A $9 Million Manhattan Loft Conversion
This Greenwich Street loft building in Lower Manhattan is one of two supposedly “Spectacular” Lofts for Sale in Tribeca, my old neighborhood in New York.
Both are interesting as examples of how the super rich have converged on a former artists neighborhood in New York and made it their own.
Of course, it helps that it is just a brisk walk to Wall Street from here.
So this is what you get for $9 million in Tribeca now.
This looks much less glitzy than the loft upstairs, much more tastefully executed – but it is decidedly housing for the 1%.
This 3,616 square foot, four bedroom, 4 bath, floor loft, (with private key locked elevator, of course!) is available on the 8th floor.
The detailing is a lot cleaner and more sophisticated than the one upstairs. I do like the floor to ceiling sliding door… or should I say sliding wall.

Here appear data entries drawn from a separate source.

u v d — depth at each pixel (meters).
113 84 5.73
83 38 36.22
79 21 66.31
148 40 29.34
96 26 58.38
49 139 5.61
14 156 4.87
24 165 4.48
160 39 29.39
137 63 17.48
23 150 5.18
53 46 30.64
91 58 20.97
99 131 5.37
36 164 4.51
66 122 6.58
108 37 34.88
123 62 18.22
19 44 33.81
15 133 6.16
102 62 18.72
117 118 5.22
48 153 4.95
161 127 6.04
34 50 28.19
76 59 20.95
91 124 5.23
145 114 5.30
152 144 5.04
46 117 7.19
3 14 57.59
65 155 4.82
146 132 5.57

It is odd to see the familiar Tribeca view framed in such a lavish loft…
… and I can almost hear the sudden hissing of the steam pipes in the middle of the night.

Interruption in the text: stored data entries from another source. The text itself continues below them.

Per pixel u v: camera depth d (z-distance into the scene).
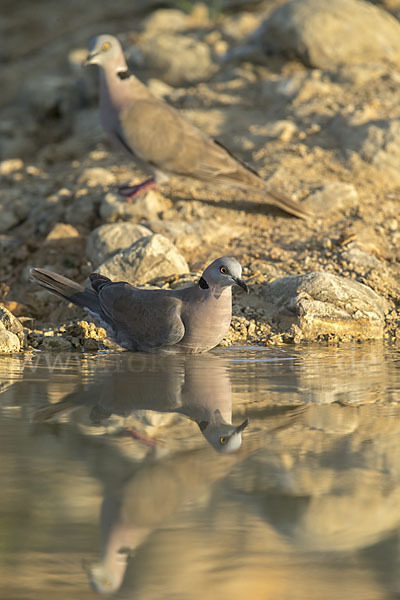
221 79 21.47
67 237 14.98
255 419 7.39
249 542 5.03
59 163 19.53
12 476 5.93
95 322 12.17
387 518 5.32
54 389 8.54
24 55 29.42
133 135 14.70
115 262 13.17
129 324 10.98
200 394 8.31
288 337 11.80
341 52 20.73
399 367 9.79
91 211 15.59
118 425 7.18
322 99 19.12
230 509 5.44
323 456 6.37
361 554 4.90
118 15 30.95
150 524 5.20
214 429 7.07
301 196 15.79
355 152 16.94
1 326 11.22
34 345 11.38
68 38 29.83
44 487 5.73
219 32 24.33
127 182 16.58
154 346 10.89
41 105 23.42
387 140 16.86
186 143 14.80
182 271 13.20
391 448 6.57
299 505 5.48
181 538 5.06
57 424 7.20
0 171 18.97
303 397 8.18
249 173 15.11
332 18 20.92
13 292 13.79
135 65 22.62
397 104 18.38
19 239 15.45
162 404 7.91
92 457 6.33
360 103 18.66
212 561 4.80
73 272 14.09
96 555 4.86
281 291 12.60
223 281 10.45
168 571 4.73
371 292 12.66
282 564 4.79
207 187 16.47
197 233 14.52
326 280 12.36
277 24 21.28
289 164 16.88
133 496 5.59
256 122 18.86
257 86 20.52
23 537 5.05
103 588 4.55
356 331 12.02
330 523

I wonder if it troubles those who have spent $9 million to live in a converted Manhattan loft?
When these buildings were originally constructed America was in the throes of a Gilded Age, when robber barons controlled the nearly all the nation’s wealth.

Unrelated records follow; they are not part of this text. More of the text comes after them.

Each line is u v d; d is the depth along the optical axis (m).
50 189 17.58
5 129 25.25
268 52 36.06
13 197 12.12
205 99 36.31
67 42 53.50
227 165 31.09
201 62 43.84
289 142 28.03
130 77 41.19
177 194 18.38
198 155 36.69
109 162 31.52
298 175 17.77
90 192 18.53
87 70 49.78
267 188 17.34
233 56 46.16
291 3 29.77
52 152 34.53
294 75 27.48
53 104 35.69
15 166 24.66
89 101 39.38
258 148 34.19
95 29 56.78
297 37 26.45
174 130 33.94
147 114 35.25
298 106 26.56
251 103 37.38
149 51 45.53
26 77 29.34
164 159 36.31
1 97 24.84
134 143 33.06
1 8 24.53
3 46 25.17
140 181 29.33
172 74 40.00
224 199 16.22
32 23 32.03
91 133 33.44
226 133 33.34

Now we seem to have come full circle to a time when the few live like kings.
July 5th, 2012 at 11:03 am
Yeesh, spare us, 'kay? I thought this was a design blog, not a repository for kneejerk sophomoric socio-economic commentary befitting a tenured lower-tier community college sociology prof stuck in the 1970s.
Ah well, I needed to par down my RSS feed anyway.
July 6th, 2012 at 6:05 am
I'm with the earlier poster (whatever they said); what's with the us and them attitude? Maybe more about the architecture and design and less about you missing out on living the dream and we can understand where this building is going.